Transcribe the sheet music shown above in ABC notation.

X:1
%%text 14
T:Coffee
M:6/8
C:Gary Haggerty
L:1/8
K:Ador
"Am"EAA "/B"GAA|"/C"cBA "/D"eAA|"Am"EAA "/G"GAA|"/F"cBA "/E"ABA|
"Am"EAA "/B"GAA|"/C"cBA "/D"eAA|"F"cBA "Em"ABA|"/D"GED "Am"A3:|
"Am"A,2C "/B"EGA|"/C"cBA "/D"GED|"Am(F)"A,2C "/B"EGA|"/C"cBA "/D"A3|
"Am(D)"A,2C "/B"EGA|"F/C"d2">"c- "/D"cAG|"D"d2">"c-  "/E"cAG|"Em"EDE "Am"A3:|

Set problem
Please reproduce every line of the records above with no changes at all.

Expected answer
Transcribe the sheet music shown above in ABC notation.

X:1
%%text 14
T:Coffee
M:6/8
C:Gary Haggerty
L:1/8
K:Ador
"Am"EAA "/B"GAA|"/C"cBA "/D"eAA|"Am"EAA "/G"GAA|"/F"cBA "/E"ABA|
"Am"EAA "/B"GAA|"/C"cBA "/D"eAA|"F"cBA "Em"ABA|"/D"GED "Am"A3:|
"Am"A,2C "/B"EGA|"/C"cBA "/D"GED|"Am(F)"A,2C "/B"EGA|"/C"cBA "/D"A3|
"Am(D)"A,2C "/B"EGA|"F/C"d2">"c- "/D"cAG|"D"d2">"c-  "/E"cAG|"Em"EDE "Am"A3:|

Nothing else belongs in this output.